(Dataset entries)
· · · · ·

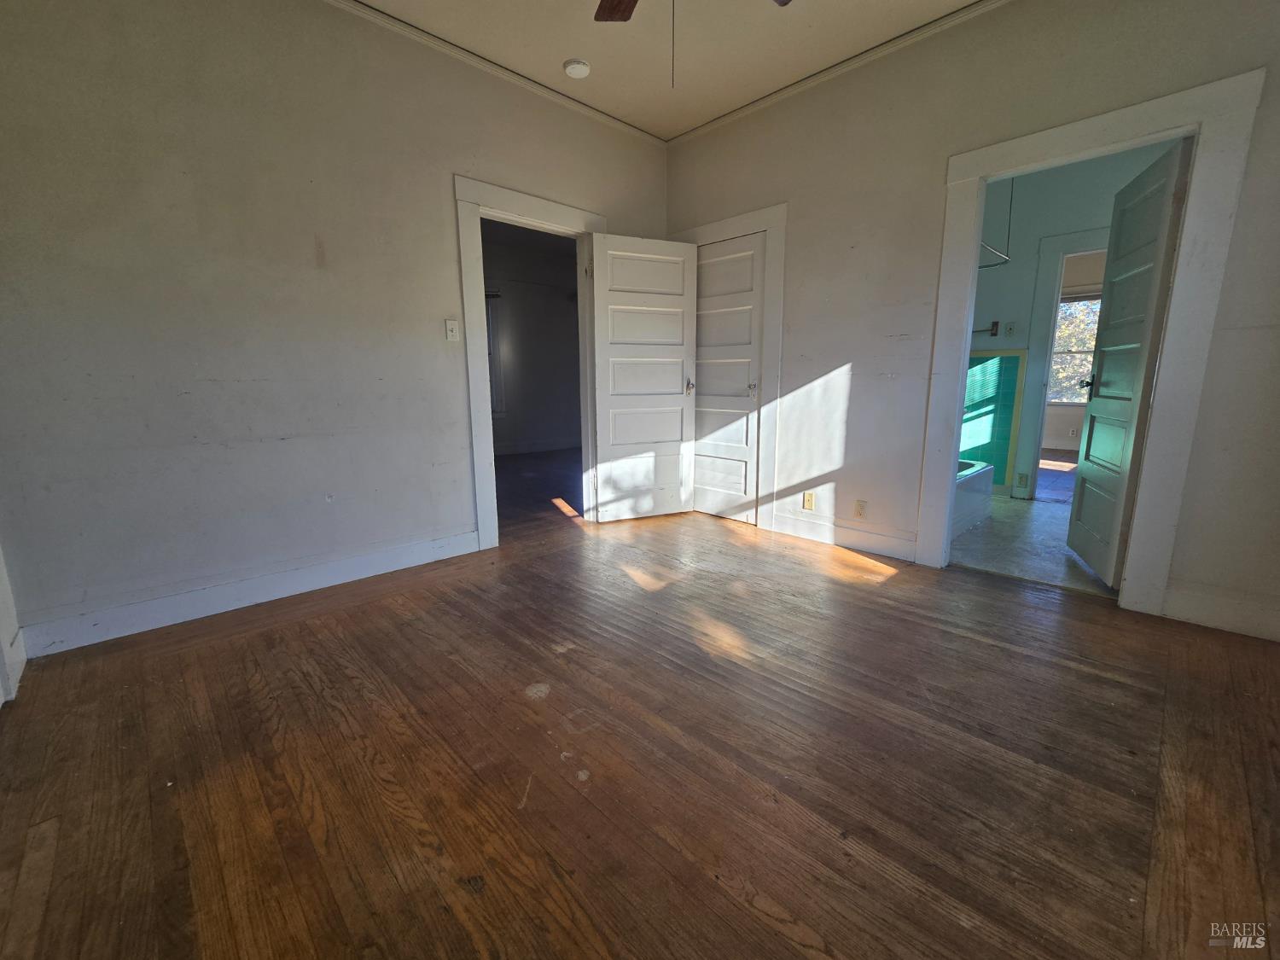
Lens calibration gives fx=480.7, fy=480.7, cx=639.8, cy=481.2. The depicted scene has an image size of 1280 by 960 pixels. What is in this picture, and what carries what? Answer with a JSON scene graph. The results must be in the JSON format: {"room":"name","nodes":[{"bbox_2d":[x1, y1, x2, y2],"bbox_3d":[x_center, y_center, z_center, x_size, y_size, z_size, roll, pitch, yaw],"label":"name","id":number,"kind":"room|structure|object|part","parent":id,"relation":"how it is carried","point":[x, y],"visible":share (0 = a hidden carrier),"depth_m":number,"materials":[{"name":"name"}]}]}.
{"room":"bedroom","nodes":[
{"label":"bedroom","id":0,"kind":"room"},
{"bbox_2d":[0,0,669,653],"bbox_3d":[-1.196,-0.925,2.700,3.891,2.807,0.128,-10,15,-43],"label":"left wall","id":1,"kind":"structure","parent":0,"point":[449,162],"depth_m":2.11,"materials":[{"name":"paint"}]},
{"bbox_2d":[0,543,25,704],"bbox_3d":[-2.135,-0.196,1.297,0.186,2.037,0.857,-10,15,-43],"label":"door trim","id":2,"kind":"structure","parent":1,"relation":"attached to","point":[3,598],"depth_m":1.69,"materials":[{"name":"white paint"}]},
{"bbox_2d":[18,528,480,656],"bbox_3d":[-1.706,0.492,2.454,1.922,0.129,0.016,-10,15,-43],"label":"baseboard","id":3,"kind":"structure","parent":1,"relation":"attached to","point":[367,561],"depth_m":2.23,"materials":[{"name":"white paint"}]},
{"bbox_2d":[444,319,459,341],"bbox_3d":[-1.086,-0.876,2.786,0.070,0.118,0.019,-10,15,-43],"label":"light switch","id":4,"kind":"object","parent":1,"relation":"attached to","point":[451,326],"visible":0.98,"depth_m":2.79,"materials":[{"name":"white plastic"}]},
{"bbox_2d":[325,0,668,146],"bbox_3d":[-1.279,-2.272,2.354,3.921,0.055,0.050,-10,15,-43],"label":"crown molding","id":5,"kind":"structure","parent":1,"relation":"attached to","point":[526,82],"depth_m":2.71,"materials":[{"name":"white paint"}]},
{"bbox_2d":[453,174,603,548],"bbox_3d":[-0.676,-0.707,3.251,1.060,2.140,0.180,-10,15,-43],"label":"door frame","id":6,"kind":"structure","parent":1,"relation":"attached to","point":[488,426],"depth_m":2.95,"materials":[{"name":"white paint"}]},
{"bbox_2d":[587,231,700,522],"bbox_3d":[0.043,-0.717,3.561,0.785,2.029,0.159,-5,12,-24],"label":"open door","id":7,"kind":"structure","parent":6,"relation":"attached to","point":[679,391],"depth_m":3.53,"materials":[{"name":"white paint"}]},
{"bbox_3d":[0.376,-0.740,3.713,0.076,0.100,0.114,-5,12,-24],"label":"doorknob","id":8,"kind":"part","parent":7,"relation":"part of","materials":[{"name":"silver metal"}]},
{"bbox_2d":[482,225,580,453],"bbox_3d":[-2.204,-1.801,6.691,4.500,2.965,0.129,-10,15,-43],"label":"far room wall","id":9,"kind":"structure","parent":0,"point":[509,302],"depth_m":7.16,"materials":[{"name":"grey paint"}]},
{"bbox_2d":[486,290,506,418],"bbox_3d":[-2.337,-1.665,6.342,1.090,1.762,0.163,-10,15,-43],"label":"window","id":10,"kind":"structure","parent":9,"relation":"in","point":[494,334],"depth_m":6.61,"materials":[{"name":"white"}]},
{"bbox_2d":[494,436,581,455],"bbox_3d":[-2.040,-0.434,6.857,3.345,0.138,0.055,-10,15,-43],"label":"baseboard","id":11,"kind":"structure","parent":9,"relation":"attached to","point":[549,447],"depth_m":7.31,"materials":[{"name":"white paint"}]},
{"bbox_2d":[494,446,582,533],"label":"far room floor","id":12,"kind":"structure","parent":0,"point":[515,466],"depth_m":4.90,"materials":[{"name":"brown wood"}]},
{"bbox_2d":[0,486,1279,959],"bbox_3d":[0.119,0.699,1.991,4.860,0.101,5.056,-10,15,-43],"label":"wood floor","id":13,"kind":"structure","parent":0,"point":[300,625],"depth_m":1.31,"materials":[{"name":"brown wood"}]},
{"bbox_2d":[343,0,991,138],"bbox_3d":[0.154,-2.056,0.938,4.372,0.108,4.278,-10,15,-43],"label":"ceiling","id":14,"kind":"structure","parent":0,"point":[566,52],"depth_m":2.53,"materials":[{"name":"white paint"}]},
{"bbox_2d":[563,58,590,78],"bbox_3d":[-0.361,-2.329,2.726,0.138,0.040,0.139,-10,15,-43],"label":"smoke detector","id":15,"kind":"object","parent":14,"relation":"attached to","point":[573,71],"visible":0.99,"depth_m":2.69,"materials":[{"name":"white plastic"}]},
{"bbox_2d":[593,0,792,87],"bbox_3d":[0.104,-1.656,1.416,1.192,0.809,1.233,-10,15,-43],"label":"ceiling fan","id":16,"kind":"object","parent":14,"relation":"hanging from","point":[624,20],"visible":0.99,"depth_m":1.87,"materials":[{"name":"brown"}]},
{"bbox_3d":[-0.041,-1.838,1.800,0.292,0.039,0.384,-10,15,-43],"label":"fan blade","id":17,"kind":"part","parent":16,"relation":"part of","materials":[{"name":"brown wood"}]},
{"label":"fan blade","id":18,"kind":"part","parent":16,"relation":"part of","materials":[{"name":"brown wood"}]},
{"bbox_2d":[662,0,1279,650],"bbox_3d":[1.590,-0.950,2.666,0.129,2.866,3.936,-10,15,-43],"label":"right wall","id":19,"kind":"structure","parent":0,"point":[950,143],"depth_m":2.55,"materials":[{"name":"paint"}]},
{"bbox_2d":[674,202,785,529],"bbox_3d":[0.623,-0.778,3.584,0.126,2.169,0.947,-10,15,-43],"label":"door frame","id":20,"kind":"structure","parent":19,"relation":"attached to","point":[775,227],"depth_m":3.27,"materials":[{"name":"white paint"}]},
{"bbox_2d":[692,229,765,525],"bbox_3d":[0.601,-0.728,3.663,0.132,2.028,0.722,-10,15,-43],"label":"closet door","id":21,"kind":"structure","parent":20,"relation":"in","point":[748,307],"depth_m":3.60,"materials":[{"name":"white paint"}]},
{"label":"knob","id":22,"kind":"part","parent":21,"relation":"part of","materials":[{"name":"silver metal"}]},
{"bbox_2d":[801,490,814,510],"bbox_3d":[1.122,0.130,3.211,0.009,0.117,0.070,-10,15,-43],"label":"wall outlet","id":23,"kind":"object","parent":19,"relation":"attached to","point":[809,501],"visible":0.99,"depth_m":3.21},
{"bbox_2d":[665,0,1009,145],"bbox_3d":[1.512,-2.294,2.388,0.050,0.056,3.691,-10,15,-43],"label":"crown molding","id":24,"kind":"structure","parent":19,"relation":"attached to","point":[809,82],"depth_m":2.72,"materials":[{"name":"white paint"}]},
{"bbox_2d":[767,508,918,560],"bbox_3d":[1.282,0.334,3.124,0.016,0.138,0.986,-10,15,-43],"label":"baseboard","id":25,"kind":"structure","parent":19,"relation":"attached to","point":[886,549],"depth_m":3.08,"materials":[{"name":"white paint"}]},
{"bbox_2d":[853,499,866,518],"bbox_3d":[1.385,0.176,3.030,0.009,0.118,0.071,-10,15,-43],"label":"wall outlet","id":26,"kind":"object","parent":19,"relation":"attached to","point":[859,509],"visible":0.99,"depth_m":3.03,"materials":[{"name":"plastic"}]},
{"bbox_2d":[915,65,1267,620],"bbox_3d":[1.997,-0.533,2.325,0.179,2.157,0.996,-10,15,-43],"label":"door frame","id":27,"kind":"structure","parent":19,"relation":"attached to","point":[1185,243],"depth_m":2.07,"materials":[{"name":"white paint"}]},
{"bbox_2d":[1067,137,1192,586],"bbox_3d":[2.478,-0.528,2.495,0.161,2.052,0.692,5,12,25],"label":"bathroom door","id":28,"kind":"structure","parent":27,"relation":"attached to","point":[1082,480],"depth_m":2.40,"materials":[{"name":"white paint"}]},
{"bbox_2d":[1163,582,1279,641],"bbox_3d":[2.616,0.575,1.867,0.015,0.143,0.792,-10,15,-43],"label":"baseboard","id":29,"kind":"structure","parent":19,"relation":"attached to","point":[1201,606],"depth_m":2.02,"materials":[{"name":"white paint"}]},
{"bbox_2d":[945,490,1117,596],"bbox_3d":[2.740,0.342,3.627,2.661,0.101,2.377,-10,15,-43],"label":"bathroom floor","id":30,"kind":"structure","parent":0,"point":[1010,512],"depth_m":3.05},
{"bbox_2d":[952,458,993,535],"bbox_3d":[2.032,0.081,3.697,1.479,0.386,0.839,-10,15,-43],"label":"bathtub","id":31,"kind":"object","parent":30,"relation":"on","point":[979,485],"visible":0.17,"depth_m":3.50,"materials":[{"name":"white ceramic"}]},
{"bbox_2d":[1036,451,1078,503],"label":"far room floor","id":32,"kind":"structure","parent":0,"point":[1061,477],"depth_m":5.15,"materials":[{"name":"brown wood"}]},
{"bbox_2d":[965,141,1175,503],"bbox_3d":[3.551,-1.259,4.098,0.129,2.893,2.438,-10,15,-43],"label":"bathroom wall","id":33,"kind":"structure","parent":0,"point":[986,286],"depth_m":4.03,"materials":[{"name":"paint"}]},
{"bbox_2d":[973,320,1000,336],"bbox_3d":[2.975,-1.391,4.426,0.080,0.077,0.530,-10,15,-43],"label":"towel bar","id":34,"kind":"object","parent":33,"relation":"attached to","point":[995,334],"visible":0.59,"depth_m":4.28,"materials":[{"name":"metal"}]},
{"bbox_2d":[960,350,1024,490],"bbox_3d":[2.901,-0.575,4.518,0.508,1.237,0.971,-10,15,-43],"label":"tile panel","id":35,"kind":"object","parent":33,"relation":"attached to","point":[989,452],"visible":0.54,"depth_m":4.38,"materials":[{"name":"teal tile"}]},
{"bbox_2d":[978,178,1014,268],"bbox_3d":[2.714,-2.129,3.711,0.502,0.827,0.218,-10,15,-43],"label":"shower rod","id":36,"kind":"object","parent":33,"relation":"attached to","point":[995,264],"visible":0.58,"depth_m":3.73,"materials":[{"name":"silver metal"}]},
{"bbox_2d":[1003,321,1016,336],"bbox_3d":[3.276,-1.347,4.258,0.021,0.120,0.072,-10,15,-43],"label":"light switch","id":37,"kind":"object","parent":33,"relation":"attached to","point":[1010,329],"visible":0.98,"depth_m":4.26,"materials":[{"name":"white"}]},
{"bbox_2d":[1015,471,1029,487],"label":"bathroom outlet","id":38,"kind":"object","parent":33,"relation":"attached to","point":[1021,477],"visible":0.98,"depth_m":4.29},
{"bbox_2d":[1010,227,1111,501],"bbox_3d":[3.703,-0.872,3.921,0.171,2.161,0.934,-10,15,-43],"label":"bathroom door frame","id":39,"kind":"structure","parent":33,"relation":"attached to","point":[1050,321],"depth_m":4.06,"materials":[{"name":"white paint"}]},
{"bbox_2d":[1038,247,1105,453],"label":"far room wall","id":40,"kind":"structure","parent":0,"point":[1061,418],"depth_m":6.92,"materials":[{"name":"paint"}]},
{"bbox_2d":[1046,291,1100,403],"bbox_3d":[6.234,-1.865,6.849,0.144,1.587,1.343,-10,15,-43],"label":"window","id":41,"kind":"structure","parent":40,"relation":"in","point":[1074,402],"depth_m":6.89,"materials":[{"name":"glass"}]}
]}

· · · · ·

**Task objective**. Find every line above that includes the word "plastic" and report only how many there are.

**Solved exercise**. 3